Four months later, Scotiabank still hadn’t returned the money.
“It’s frustrating that we can’t get costs or damages though, given that we’ve incurred legal costs and they’ve had our money for all these months,” Keizer wrote in a May 22, 2020, email to two town officials and the outside lawyer the town had hired.
“Disappointing that they wouldn’t at least offer to pay interest on our money.”
On Aug. 10, 2020, a Nova Scotia court ordered Scotiabank to pay back the money after the town pursued legal action.
How much was spent on legal fees
An email from the town’s CAO to Bridgewater council four days later revealed the legal fees spent were an estimated $5,000.
By the end of the month, the town’s missing money, $490,930.43, was back in its account.
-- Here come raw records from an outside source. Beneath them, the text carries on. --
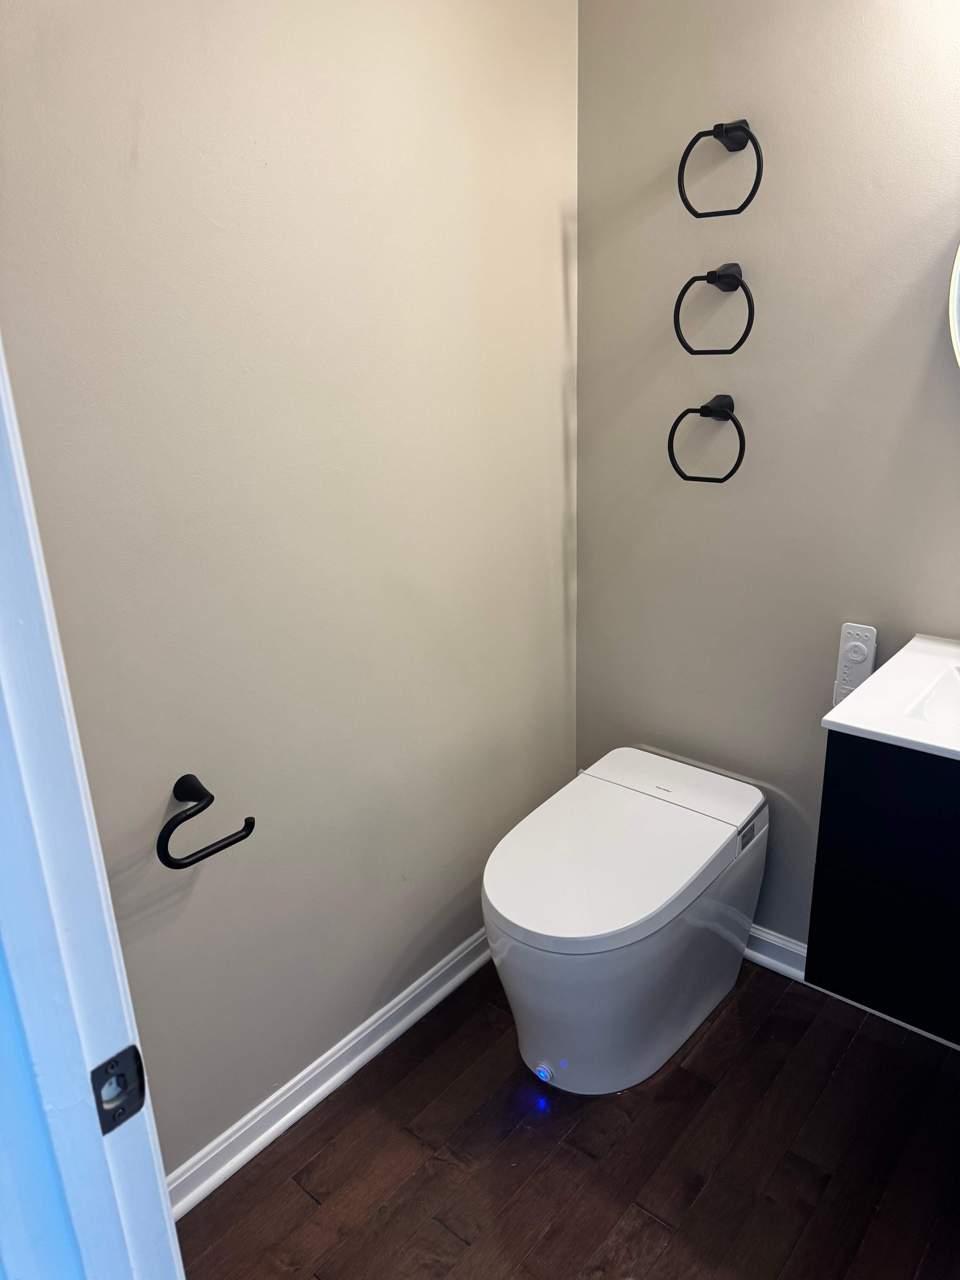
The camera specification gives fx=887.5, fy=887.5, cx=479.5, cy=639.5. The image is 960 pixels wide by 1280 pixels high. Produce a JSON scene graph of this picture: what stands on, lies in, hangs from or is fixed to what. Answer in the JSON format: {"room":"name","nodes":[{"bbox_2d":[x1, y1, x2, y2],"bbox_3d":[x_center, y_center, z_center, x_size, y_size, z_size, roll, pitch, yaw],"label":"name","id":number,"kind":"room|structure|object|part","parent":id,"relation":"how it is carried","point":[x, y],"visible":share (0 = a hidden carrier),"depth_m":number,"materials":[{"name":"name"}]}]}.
{"room":"bathroom","nodes":[
{"label":"bathroom","id":0,"kind":"room"},
{"bbox_2d":[0,0,579,1182],"bbox_3d":[-0.339,-0.253,1.548,0.114,2.447,1.755,14,25,38],"label":"left wall","id":1,"kind":"structure","parent":0,"point":[555,461],"depth_m":1.53,"materials":[{"name":"paint"}]},
{"bbox_2d":[157,773,256,869],"bbox_3d":[-0.456,0.286,1.433,0.066,0.115,0.169,14,25,38],"label":"toilet paper holder","id":2,"kind":"object","parent":1,"relation":"attached to","point":[212,797],"visible":0.98,"depth_m":1.40,"materials":[{"name":"black metal"}]},
{"bbox_2d":[165,927,493,1218],"bbox_3d":[-0.243,0.867,1.911,0.021,0.082,1.571,14,25,38],"label":"baseboard","id":3,"kind":"structure","parent":1,"relation":"attached to","point":[325,1084],"depth_m":1.80,"materials":[{"name":"white paint"}]},
{"bbox_2d":[177,953,959,1279],"bbox_3d":[0.310,1.236,1.043,2.291,0.070,2.507,14,25,38],"label":"floor","id":4,"kind":"structure","parent":0,"point":[716,1039],"depth_m":1.66,"materials":[{"name":"brown wood"}]},
{"bbox_2d":[0,337,186,1279],"bbox_3d":[-0.050,0.326,0.383,0.970,2.128,0.152,14,25,38],"label":"door frame","id":5,"kind":"structure","parent":4,"relation":"on","point":[170,1219],"depth_m":0.64,"materials":[{"name":"white paint"}]},
{"bbox_2d":[89,1044,147,1135],"bbox_3d":[-0.275,0.339,0.669,0.015,0.062,0.041,14,25,38],"label":"strike plate","id":6,"kind":"object","parent":5,"relation":"attached to","point":[127,1050],"visible":0.82,"depth_m":0.67,"materials":[{"name":"metal"}]},
{"bbox_2d":[484,747,770,1097],"bbox_3d":[0.306,0.611,1.946,0.412,0.504,0.718,14,25,38],"label":"toilet","id":7,"kind":"object","parent":4,"relation":"on","point":[512,956],"visible":0.99,"depth_m":1.78,"materials":[{"name":"white ceramic"}]},
{"bbox_3d":[0.249,0.421,1.838,0.465,0.055,0.674,14,25,38],"label":"lid","id":8,"kind":"part","parent":7,"relation":"part of","materials":[{"name":"white plastic"}]},
{"bbox_2d":[574,0,959,971],"bbox_3d":[0.984,-0.319,1.571,1.981,2.472,0.111,14,25,38],"label":"right wall","id":9,"kind":"structure","parent":0,"point":[721,73],"depth_m":1.80,"materials":[{"name":"grey paint"}]},
{"bbox_2d":[668,394,747,484],"bbox_3d":[0.481,-0.415,1.846,0.172,0.184,0.068,14,25,38],"label":"towel ring","id":10,"kind":"object","parent":9,"relation":"attached to","point":[705,407],"visible":0.98,"depth_m":1.82,"materials":[{"name":"black metal"}]},
{"bbox_2d":[673,262,754,356],"bbox_3d":[0.474,-0.657,1.767,0.174,0.184,0.071,14,25,38],"label":"towel ring","id":11,"kind":"object","parent":9,"relation":"attached to","point":[723,275],"visible":0.98,"depth_m":1.74,"materials":[{"name":"black metal"}]},
{"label":"wall mount","id":12,"kind":"part","parent":11,"relation":"part of","materials":[{"name":"black metal"}]},
{"bbox_2d":[678,120,763,219],"bbox_3d":[0.467,-0.893,1.688,0.170,0.176,0.074,14,25,38],"label":"towel ring","id":13,"kind":"object","parent":9,"relation":"attached to","point":[718,135],"visible":0.98,"depth_m":1.66,"materials":[{"name":"black metal"}]},
{"bbox_2d":[745,923,808,982],"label":"baseboard","id":14,"kind":"structure","parent":9,"relation":"attached to","point":[771,961],"depth_m":2.12,"materials":[{"name":"white paint"}]},
{"bbox_2d":[832,622,878,703],"bbox_3d":[0.762,0.058,1.810,0.070,0.188,0.029,14,25,38],"label":"remote control","id":15,"kind":"object","parent":9,"relation":"attached to","point":[861,633],"visible":0.72,"depth_m":1.79,"materials":[{"name":"white plastic"}]},
{"bbox_2d":[806,731,959,1043],"bbox_3d":[1.004,0.372,1.428,0.748,0.551,0.482,14,25,38],"label":"vanity cabinet","id":16,"kind":"object","parent":9,"relation":"attached to","point":[834,848],"visible":0.91,"depth_m":1.43,"materials":[{"name":"black"}]},
{"bbox_3d":[0.769,0.547,1.501,0.375,0.238,0.034,14,25,38],"label":"drawer","id":17,"kind":"part","parent":16,"relation":"part of","materials":[{"name":"black"}]},
{"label":"drawer","id":18,"kind":"part","parent":16,"relation":"part of","materials":[{"name":"black"}]},
{"bbox_2d":[821,632,959,761],"bbox_3d":[0.980,0.140,1.384,0.714,0.128,0.504,14,25,38],"label":"sink","id":19,"kind":"object","parent":16,"relation":"on","point":[866,727],"visible":0.88,"depth_m":1.47,"materials":[{"name":"white ceramic"}]},
{"bbox_2d":[947,239,959,367],"bbox_3d":[1.057,-0.524,1.339,0.655,0.656,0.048,14,25,38],"label":"mirror","id":20,"kind":"object","parent":9,"relation":"attached to","point":[956,323],"visible":1,"depth_m":1.52,"materials":[{"name":"white mirror"}]}
]}

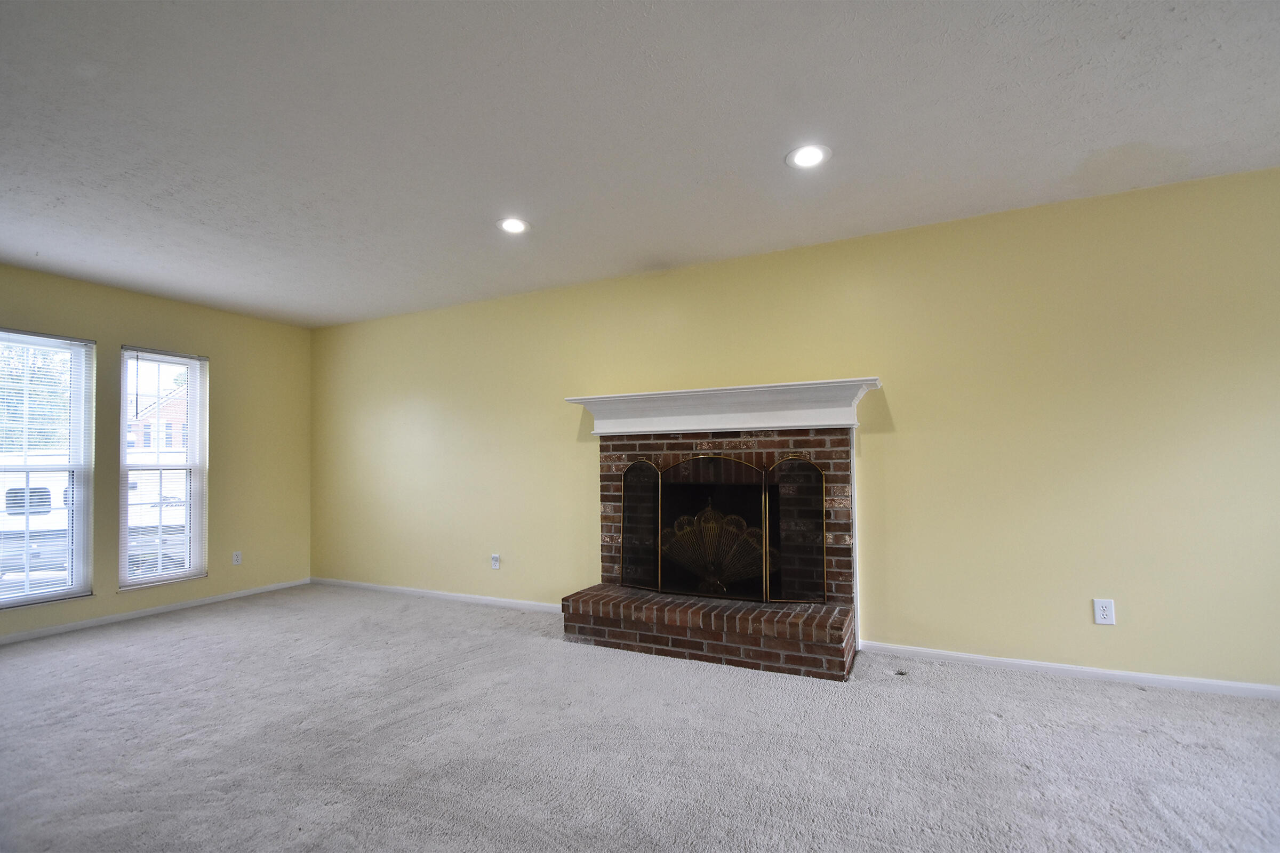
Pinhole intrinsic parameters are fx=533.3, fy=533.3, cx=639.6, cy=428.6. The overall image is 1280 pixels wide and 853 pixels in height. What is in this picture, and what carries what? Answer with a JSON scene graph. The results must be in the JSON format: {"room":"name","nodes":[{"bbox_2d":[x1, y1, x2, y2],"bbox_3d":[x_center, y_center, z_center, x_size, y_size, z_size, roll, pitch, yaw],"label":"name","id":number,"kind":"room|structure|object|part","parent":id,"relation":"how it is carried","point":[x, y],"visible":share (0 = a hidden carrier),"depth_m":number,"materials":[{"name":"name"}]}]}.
{"room":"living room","nodes":[
{"label":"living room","id":0,"kind":"room"},
{"bbox_2d":[0,262,313,643],"bbox_3d":[-4.320,0.158,3.152,0.161,2.454,4.828,-2,-3,25],"label":"left wall","id":1,"kind":"structure","parent":0,"point":[226,354],"depth_m":4.46,"materials":[{"name":"yellow paint"}]},
{"bbox_2d":[0,328,94,609],"bbox_3d":[-4.222,0.290,3.537,0.122,1.838,0.812,-2,-3,25],"label":"window","id":2,"kind":"structure","parent":1,"relation":"in","point":[53,593],"depth_m":3.76,"materials":[{"name":"clear glass"}]},
{"bbox_2d":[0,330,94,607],"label":"window blind","id":3,"kind":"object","parent":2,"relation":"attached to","point":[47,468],"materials":[{"name":"white plastic"}]},
{"bbox_2d":[0,577,311,645],"bbox_3d":[-4.114,1.345,3.215,0.013,0.068,4.215,-2,-3,25],"label":"baseboard","id":4,"kind":"structure","parent":1,"relation":"attached to","point":[16,638],"depth_m":3.99,"materials":[{"name":"white paint"}]},
{"bbox_2d":[117,347,209,589],"bbox_3d":[-3.833,0.318,4.279,0.127,1.848,0.590,-2,-3,25],"label":"window","id":5,"kind":"structure","parent":1,"relation":"in","point":[191,367],"depth_m":4.30,"materials":[{"name":"white"}]},
{"bbox_2d":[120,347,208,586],"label":"window blind","id":6,"kind":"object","parent":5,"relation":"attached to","point":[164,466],"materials":[{"name":"white plastic"}]},
{"bbox_2d":[231,550,242,565],"bbox_3d":[-3.470,1.112,4.592,0.009,0.117,0.071,-2,-3,25],"label":"wall socket","id":7,"kind":"object","parent":1,"relation":"attached to","point":[236,558],"visible":0.99,"depth_m":4.59,"materials":[{"name":"white plastic"}]},
{"bbox_2d":[0,586,1279,852],"bbox_3d":[-0.541,1.260,1.270,8.334,0.109,5.396,-2,-3,25],"label":"carpet floor","id":8,"kind":"structure","parent":0,"point":[189,640],"depth_m":2.08,"materials":[{"name":"grey carpet"}]},
{"bbox_2d":[0,0,1279,327],"bbox_3d":[-0.629,-1.285,1.366,8.305,0.120,5.546,-2,-3,25],"label":"ceiling","id":9,"kind":"structure","parent":0,"point":[1148,135],"depth_m":2.12,"materials":[{"name":"white paint"}]},
{"bbox_2d":[496,216,530,233],"bbox_3d":[-0.709,-1.138,2.992,0.194,0.010,0.194,-2,-3,25],"label":"recessed light","id":10,"kind":"object","parent":9,"relation":"in","point":[514,227],"visible":0.99,"depth_m":2.98,"materials":[{"name":"white"}]},
{"bbox_2d":[785,142,831,169],"bbox_3d":[0.741,-1.200,2.353,0.199,0.009,0.199,-2,-3,25],"label":"recessed light","id":11,"kind":"object","parent":9,"relation":"in","point":[805,160],"visible":0.99,"depth_m":2.35,"materials":[{"name":"white"}]},
{"bbox_2d":[308,162,1279,692],"bbox_3d":[0.483,0.107,3.627,8.259,2.468,0.159,-2,-3,25],"label":"back wall","id":12,"kind":"structure","parent":0,"point":[900,441],"depth_m":2.96,"materials":[{"name":"paint"}]},
{"bbox_2d":[309,577,567,614],"bbox_3d":[-1.675,1.378,4.419,3.288,0.070,0.014,-2,-3,25],"label":"baseboard","id":13,"kind":"structure","parent":12,"relation":"attached to","point":[364,585],"depth_m":4.37,"materials":[{"name":"white paint"}]},
{"bbox_2d":[490,553,500,569],"bbox_3d":[-1.154,1.057,4.241,0.074,0.120,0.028,-2,-3,25],"label":"wall socket","id":14,"kind":"object","parent":12,"relation":"attached to","point":[494,558],"visible":0.99,"depth_m":4.24,"materials":[{"name":"white plastic"}]},
{"bbox_2d":[557,418,859,681],"bbox_3d":[0.455,0.636,3.387,1.764,1.365,0.908,-2,-3,25],"label":"brick fireplace","id":15,"kind":"object","parent":12,"relation":"attached to","point":[687,446],"visible":0.74,"depth_m":3.22,"materials":[{"name":"red brick"}]},
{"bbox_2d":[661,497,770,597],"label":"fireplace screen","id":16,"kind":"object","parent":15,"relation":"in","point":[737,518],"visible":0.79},
{"bbox_2d":[563,377,881,436],"bbox_3d":[0.447,-0.114,3.417,1.956,0.256,0.279,-2,-3,25],"label":"mantel shelf","id":17,"kind":"object","parent":15,"relation":"attached to","point":[757,389],"visible":0.97,"depth_m":3.30,"materials":[{"name":"white paint"}]},
{"bbox_2d":[618,453,827,602],"bbox_3d":[0.479,0.597,3.314,1.249,0.870,0.101,-2,-3,25],"label":"fireplace screen","id":18,"kind":"object","parent":15,"relation":"on","point":[767,530],"visible":0.97,"depth_m":3.26,"materials":[{"name":"black metal"}]},
{"bbox_2d":[860,641,1279,700],"bbox_3d":[2.682,1.207,2.466,3.167,0.067,0.014,-2,-3,25],"label":"baseboard","id":19,"kind":"structure","parent":12,"relation":"attached to","point":[1058,668],"depth_m":2.67,"materials":[{"name":"white paint"}]},
{"bbox_2d":[1093,597,1115,625],"bbox_3d":[2.311,0.909,2.653,0.075,0.119,0.009,-2,-3,25],"label":"wall socket","id":20,"kind":"object","parent":12,"relation":"attached to","point":[1101,608],"visible":0.99,"depth_m":2.65,"materials":[{"name":"white plastic"}]},
{"label":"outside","id":21,"kind":"structure","parent":0,"visible":0},
{"label":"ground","id":22,"kind":"structure","parent":21,"visible":0},
{"bbox_2d":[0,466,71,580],"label":"van","id":23,"kind":"object","parent":22,"relation":"on","point":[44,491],"visible":0.53,"depth_m":8.61,"materials":[{"name":"white"}]},
{"bbox_2d":[0,341,73,451],"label":"tree","id":24,"kind":"object","parent":22,"relation":"on","point":[63,364],"visible":0.4,"materials":[{"name":"green plant"}]},
{"bbox_2d":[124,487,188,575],"label":"car","id":25,"kind":"object","parent":22,"relation":"on","point":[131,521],"visible":0.34,"depth_m":9.67,"materials":[{"name":"white"}]},
{"bbox_2d":[129,383,186,454],"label":"house","id":26,"kind":"structure","parent":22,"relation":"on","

It would be another year before the case against the accused went to court.
In January 2022, Ajibade was convicted of fraud, which prompted town officials to discuss the messaging they would provide to citizens and media.
‘Talking points’ for town council
A Jan. 11, 2022, email from the mayor noted that “people think we were easily duped.” Mitchell called it “a sophisticated scheme” and noted, “Because the [CBC] article says he was just an Uber driver, people think he just called and asked for $500,000.”
A reply from the town’s CAO noted they “don’t want to hang staff out to dry nor give away internal control processes.”
Later that day, Patrick Hirtle, the town’s manager of community attraction and communications, sent an email to town council and the CAO with “talking points” regarding the fraud.
Messaging on fraud origins
The email said the “strength of our internal processes and the working relationships with our banking institutions allowed this elaborate fraud to be caught before it could go any further.”
In an interview, Mitchell told CBC News that while the first fraud went undetected by the town, its internal processes played a role in catching the second and third transfers.
When asked why he responded, “It’s only money,” when told about the missing $490,930.43, Mitchell said he was speaking solely out of concern for the well-being and safety of his staff.
“When you have mistakes, you can have loss of life, you can have someone physically injured,” he said. “That was my comparison … I wouldn’t want people to kind of think, ‘Oh, the mayor’s just throwing around money.'”
He said the town has strengthened its controls to prevent this kind of fraud from ever happening again, but declined to provide specifics, likening it to giving away “the combination to the safe.”
Mitchell said that because governments post so much information and the email addresses of their employees publicly, it makes them a target for fraud.
“Fraud is being constantly attempted on municipalities and provincial and federal governments, daily,” he said. “And in this case, one slipped through. But we’ve learned from it, we’ve changed the processes and it’s not going to happen again.”
What the banks are saying
Asked for comment about the frustration town officials felt with the banks, Scotiabank declined comment, saying the matter was before the courts, while BMO said it has strong security measures in place to protect customers.
Ajibade is scheduled to be sentenced in April.